Hiroshima : figure du père, antihéros (mort à la guerre, péri devant les machines écrasantes – assimilées ou sublimées en robots dans les mangas.)

 

 

 

Quand je parle, je censure mon intelligence ; quand j’écris, je censure ma connerie.

 

 

Propos sur la peine de mort. Je préfère détourner leur cerveau qu’anéantir des potentiels mal utilisés.

 





Le cas Freud – Se concentrer sur le contenu de l’esprit sans se soucier des fonctionnements du cerveau (or le contenu de l’esprit est la mise en scène de l’activité cérébrale).

Actes manqués, jeux de mots (lapsus), surmoi, principe de plaisir, l’envie du pénis, etc. sont les symptômes de son homosexualité refoulée (ou du moins en grande partie).

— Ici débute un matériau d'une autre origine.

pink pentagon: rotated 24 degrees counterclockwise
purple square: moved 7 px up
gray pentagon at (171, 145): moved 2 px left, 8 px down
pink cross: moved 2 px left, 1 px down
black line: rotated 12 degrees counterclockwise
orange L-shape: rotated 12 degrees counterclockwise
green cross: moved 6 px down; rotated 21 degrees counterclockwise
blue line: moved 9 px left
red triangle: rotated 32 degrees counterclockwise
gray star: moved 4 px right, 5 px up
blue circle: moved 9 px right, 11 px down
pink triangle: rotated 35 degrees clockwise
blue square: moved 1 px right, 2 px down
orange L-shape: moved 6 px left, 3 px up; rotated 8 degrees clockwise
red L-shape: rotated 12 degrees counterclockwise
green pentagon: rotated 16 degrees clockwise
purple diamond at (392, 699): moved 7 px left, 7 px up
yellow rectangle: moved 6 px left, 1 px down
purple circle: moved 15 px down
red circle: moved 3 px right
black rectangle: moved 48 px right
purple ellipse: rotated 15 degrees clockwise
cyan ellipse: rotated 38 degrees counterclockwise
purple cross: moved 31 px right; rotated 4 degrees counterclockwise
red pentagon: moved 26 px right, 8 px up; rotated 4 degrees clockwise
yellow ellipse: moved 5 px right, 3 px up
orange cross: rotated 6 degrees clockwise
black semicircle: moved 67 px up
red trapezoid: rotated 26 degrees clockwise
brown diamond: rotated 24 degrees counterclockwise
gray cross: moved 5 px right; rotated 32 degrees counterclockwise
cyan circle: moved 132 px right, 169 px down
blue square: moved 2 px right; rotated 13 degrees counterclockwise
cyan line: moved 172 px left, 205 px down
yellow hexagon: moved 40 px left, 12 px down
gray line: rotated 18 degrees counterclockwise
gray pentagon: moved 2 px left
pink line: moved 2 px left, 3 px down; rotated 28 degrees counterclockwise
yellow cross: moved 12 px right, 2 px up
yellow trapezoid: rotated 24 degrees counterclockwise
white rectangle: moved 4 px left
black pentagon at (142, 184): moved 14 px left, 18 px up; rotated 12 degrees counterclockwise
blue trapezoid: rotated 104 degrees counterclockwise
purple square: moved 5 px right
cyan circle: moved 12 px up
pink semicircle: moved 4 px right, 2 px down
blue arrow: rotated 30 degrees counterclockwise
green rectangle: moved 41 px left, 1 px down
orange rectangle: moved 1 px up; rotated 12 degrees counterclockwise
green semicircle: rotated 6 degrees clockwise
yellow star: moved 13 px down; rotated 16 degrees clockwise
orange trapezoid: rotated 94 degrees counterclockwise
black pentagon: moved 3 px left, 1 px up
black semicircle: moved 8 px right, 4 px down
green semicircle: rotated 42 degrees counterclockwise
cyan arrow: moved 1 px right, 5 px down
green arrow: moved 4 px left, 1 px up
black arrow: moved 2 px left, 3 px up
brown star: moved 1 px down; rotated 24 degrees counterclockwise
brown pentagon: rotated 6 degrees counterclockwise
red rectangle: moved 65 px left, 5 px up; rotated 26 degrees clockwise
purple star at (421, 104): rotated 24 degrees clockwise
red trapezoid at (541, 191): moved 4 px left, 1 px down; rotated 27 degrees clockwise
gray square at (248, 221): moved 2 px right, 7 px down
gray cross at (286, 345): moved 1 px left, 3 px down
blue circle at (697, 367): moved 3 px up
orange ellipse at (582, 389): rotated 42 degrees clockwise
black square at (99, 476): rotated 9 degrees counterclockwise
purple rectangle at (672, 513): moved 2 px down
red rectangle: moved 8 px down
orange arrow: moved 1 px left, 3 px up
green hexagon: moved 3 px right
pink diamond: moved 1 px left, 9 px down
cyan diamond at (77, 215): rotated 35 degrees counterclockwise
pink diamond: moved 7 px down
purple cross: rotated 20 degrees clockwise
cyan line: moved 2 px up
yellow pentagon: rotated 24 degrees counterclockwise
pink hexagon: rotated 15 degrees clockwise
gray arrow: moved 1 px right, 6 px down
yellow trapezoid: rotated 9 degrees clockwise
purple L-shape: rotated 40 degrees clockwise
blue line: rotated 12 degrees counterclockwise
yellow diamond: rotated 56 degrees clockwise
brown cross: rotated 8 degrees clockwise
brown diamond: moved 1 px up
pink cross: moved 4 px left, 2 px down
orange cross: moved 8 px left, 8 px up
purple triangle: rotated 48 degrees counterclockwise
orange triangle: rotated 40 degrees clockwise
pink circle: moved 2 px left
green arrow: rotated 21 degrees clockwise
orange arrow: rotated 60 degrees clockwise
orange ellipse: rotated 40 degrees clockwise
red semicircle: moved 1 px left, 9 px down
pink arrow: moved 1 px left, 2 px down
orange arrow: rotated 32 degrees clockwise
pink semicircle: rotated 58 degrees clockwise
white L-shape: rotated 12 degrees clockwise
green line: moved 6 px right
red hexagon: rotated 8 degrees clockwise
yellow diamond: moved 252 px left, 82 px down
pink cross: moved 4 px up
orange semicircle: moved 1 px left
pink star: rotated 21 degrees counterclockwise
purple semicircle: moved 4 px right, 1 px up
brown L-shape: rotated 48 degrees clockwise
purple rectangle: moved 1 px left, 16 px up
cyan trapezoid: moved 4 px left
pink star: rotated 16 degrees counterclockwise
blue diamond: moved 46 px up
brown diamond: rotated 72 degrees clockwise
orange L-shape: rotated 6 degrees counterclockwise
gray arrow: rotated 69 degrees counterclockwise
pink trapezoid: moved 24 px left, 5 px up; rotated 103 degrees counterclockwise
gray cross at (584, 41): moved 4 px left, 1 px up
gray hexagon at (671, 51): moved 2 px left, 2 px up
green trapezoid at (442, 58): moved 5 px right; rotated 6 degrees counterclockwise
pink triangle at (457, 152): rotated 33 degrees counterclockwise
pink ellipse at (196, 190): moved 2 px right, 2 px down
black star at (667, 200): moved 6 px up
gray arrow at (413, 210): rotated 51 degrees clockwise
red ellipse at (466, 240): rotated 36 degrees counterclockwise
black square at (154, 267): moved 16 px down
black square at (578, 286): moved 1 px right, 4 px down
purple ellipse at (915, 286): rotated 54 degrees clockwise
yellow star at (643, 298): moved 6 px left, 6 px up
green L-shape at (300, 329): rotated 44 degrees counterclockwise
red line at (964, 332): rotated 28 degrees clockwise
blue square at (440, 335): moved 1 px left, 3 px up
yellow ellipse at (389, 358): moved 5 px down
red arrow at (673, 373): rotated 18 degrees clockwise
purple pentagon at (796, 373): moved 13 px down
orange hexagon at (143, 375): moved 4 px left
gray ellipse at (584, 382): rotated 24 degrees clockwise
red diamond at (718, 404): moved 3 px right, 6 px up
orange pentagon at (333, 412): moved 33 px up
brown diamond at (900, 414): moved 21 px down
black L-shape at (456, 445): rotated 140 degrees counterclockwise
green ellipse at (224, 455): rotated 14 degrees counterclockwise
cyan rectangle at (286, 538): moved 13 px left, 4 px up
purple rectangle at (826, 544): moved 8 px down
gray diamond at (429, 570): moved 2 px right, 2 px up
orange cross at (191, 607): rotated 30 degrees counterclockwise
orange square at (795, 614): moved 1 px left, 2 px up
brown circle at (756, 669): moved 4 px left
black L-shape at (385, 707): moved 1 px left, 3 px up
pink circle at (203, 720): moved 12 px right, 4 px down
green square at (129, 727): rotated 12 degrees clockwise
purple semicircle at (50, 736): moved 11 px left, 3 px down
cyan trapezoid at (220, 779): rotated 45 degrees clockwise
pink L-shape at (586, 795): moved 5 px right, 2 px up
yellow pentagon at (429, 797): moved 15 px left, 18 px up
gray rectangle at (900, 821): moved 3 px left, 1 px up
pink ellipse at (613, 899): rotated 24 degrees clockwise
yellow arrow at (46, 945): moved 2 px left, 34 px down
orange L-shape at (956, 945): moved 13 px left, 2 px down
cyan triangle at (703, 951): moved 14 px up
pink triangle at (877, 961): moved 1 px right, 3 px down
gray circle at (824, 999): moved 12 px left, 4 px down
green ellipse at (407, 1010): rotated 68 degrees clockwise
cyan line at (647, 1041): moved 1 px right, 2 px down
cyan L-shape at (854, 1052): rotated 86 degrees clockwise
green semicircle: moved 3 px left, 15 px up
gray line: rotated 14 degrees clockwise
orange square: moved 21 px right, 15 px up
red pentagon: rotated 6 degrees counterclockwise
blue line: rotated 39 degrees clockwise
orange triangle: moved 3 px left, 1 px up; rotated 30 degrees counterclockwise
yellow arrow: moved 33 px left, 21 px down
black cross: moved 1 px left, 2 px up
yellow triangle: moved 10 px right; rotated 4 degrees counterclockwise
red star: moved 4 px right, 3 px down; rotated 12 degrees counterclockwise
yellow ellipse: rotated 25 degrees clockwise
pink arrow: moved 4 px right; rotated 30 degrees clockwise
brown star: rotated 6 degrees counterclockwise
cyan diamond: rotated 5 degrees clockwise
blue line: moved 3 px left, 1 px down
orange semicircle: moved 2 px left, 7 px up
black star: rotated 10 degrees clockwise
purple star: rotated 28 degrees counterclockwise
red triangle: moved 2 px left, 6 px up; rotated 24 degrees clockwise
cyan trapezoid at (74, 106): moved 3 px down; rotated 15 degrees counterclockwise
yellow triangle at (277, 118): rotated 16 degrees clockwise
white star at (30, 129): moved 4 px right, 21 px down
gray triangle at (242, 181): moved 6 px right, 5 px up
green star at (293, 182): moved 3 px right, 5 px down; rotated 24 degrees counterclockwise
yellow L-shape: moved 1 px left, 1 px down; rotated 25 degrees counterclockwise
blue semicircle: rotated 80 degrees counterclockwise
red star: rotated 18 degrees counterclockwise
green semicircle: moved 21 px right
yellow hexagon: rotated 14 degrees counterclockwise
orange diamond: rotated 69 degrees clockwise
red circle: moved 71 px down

Freud a systématisé son cas, en a fait une généralité.

 



 



Il n’existe toujours pas d’explication acceptée de l’anesthésie, procédé par lequel certains composants provoquent une inconscience réversible.

Malgré cela, on ne refuserait pas une anesthésie sous prétexte qu’on ne peut pas en expliquer le fonctionnement…

 

 

Proust- Ne pas avoir de nouveaux paysages sous les yeux mais voir avec de nouveaux yeux.